- [What to produce]: Reproduce the records below with every "underline" swapped for "underscore" and nothing else altered. Leave out the picture lines.

- [Data rows]:
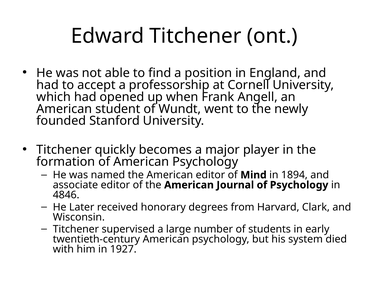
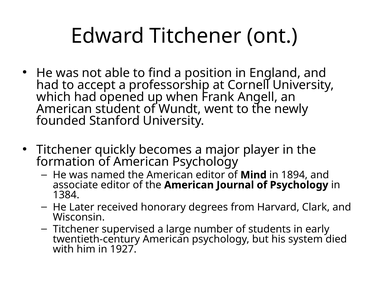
4846: 4846 -> 1384
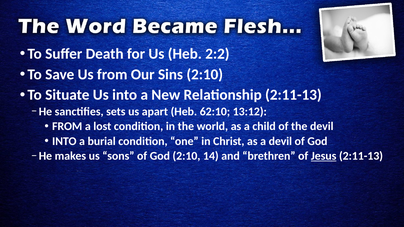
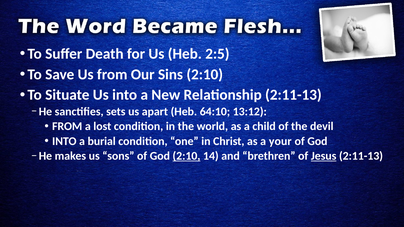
2:2: 2:2 -> 2:5
62:10: 62:10 -> 64:10
a devil: devil -> your
2:10 at (186, 156) underline: none -> present
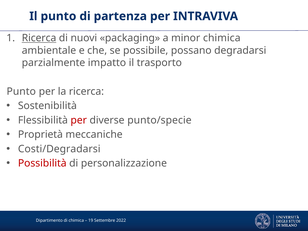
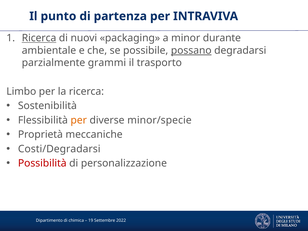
minor chimica: chimica -> durante
possano underline: none -> present
impatto: impatto -> grammi
Punto at (21, 91): Punto -> Limbo
per at (79, 120) colour: red -> orange
punto/specie: punto/specie -> minor/specie
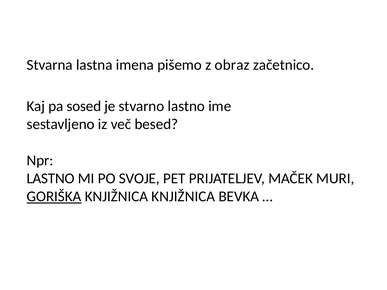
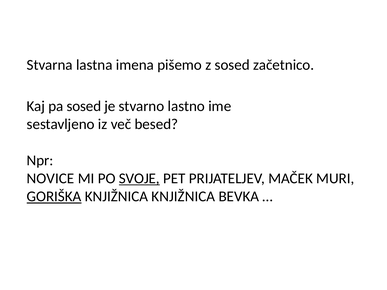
z obraz: obraz -> sosed
LASTNO at (51, 179): LASTNO -> NOVICE
SVOJE underline: none -> present
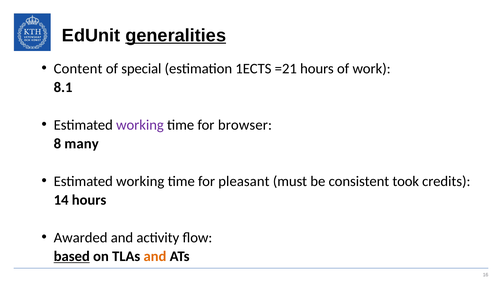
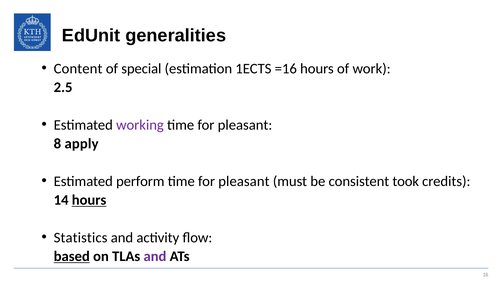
generalities underline: present -> none
=21: =21 -> =16
8.1: 8.1 -> 2.5
browser at (245, 125): browser -> pleasant
many: many -> apply
working at (140, 181): working -> perform
hours at (89, 200) underline: none -> present
Awarded: Awarded -> Statistics
and at (155, 257) colour: orange -> purple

- [Answer in full]:
4846: 4846 -> 1384
2:2: 2:2 -> 2:5
62:10: 62:10 -> 64:10
a devil: devil -> your
2:10 at (186, 156) underscore: none -> present
minor chimica: chimica -> durante
possano underscore: none -> present
impatto: impatto -> grammi
Punto at (21, 91): Punto -> Limbo
per at (79, 120) colour: red -> orange
punto/specie: punto/specie -> minor/specie
z obraz: obraz -> sosed
LASTNO at (51, 179): LASTNO -> NOVICE
SVOJE underscore: none -> present
generalities underscore: present -> none
=21: =21 -> =16
8.1: 8.1 -> 2.5
browser at (245, 125): browser -> pleasant
many: many -> apply
working at (140, 181): working -> perform
hours at (89, 200) underscore: none -> present
Awarded: Awarded -> Statistics
and at (155, 257) colour: orange -> purple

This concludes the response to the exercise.